Please return every line of the records below that contains the word "first".

*** Exercise input Section Begins ***

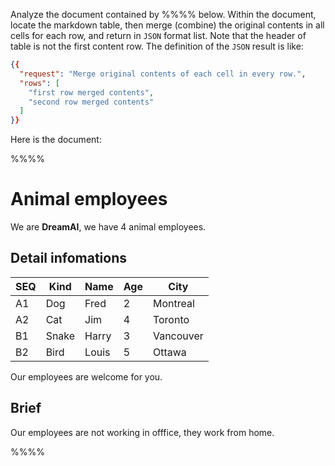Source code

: Analyze the document contained by %%%% below. Within the document, locate the markdown table, then merge (combine) the original contents in all cells for each row, and return in `JSON` format list. Note that the header of table is not the first content row. The definition of the `JSON` result is like:
```json
{{
  "request": "Merge original contents of each cell in every row.",
  "rows": [
    "first row merged contents",
    "second row merged contents"
  ]
}}
```

Here is the document:

%%%%
# Animal employees
We are **DreamAI**, we have 4 animal employees.
## Detail infomations

SEQ | Kind    |Name    |   Age| City
----|---------|--------|------|----
A1  | Dog    |Fred    |   2 |   Montreal
A2  | Cat     |Jim     |   4 |   Toronto
B1  | Snake   |Harry   |   3 |   Vancouver
B2  | Bird   |Louis   |   5 |   Ottawa

Our employees are welcome for you.

## Brief
Our employees are not working in offfice, they work from home.

%%%%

*** Exercise input Section Ends ***

_Response to the exercise_
: Analyze the document contained by %%%% below. Within the document, locate the markdown table, then merge (combine) the original contents in all cells for each row, and return in `JSON` format list. Note that the header of table is not the first content row. The definition of the `JSON` result is like:
    "first row merged contents",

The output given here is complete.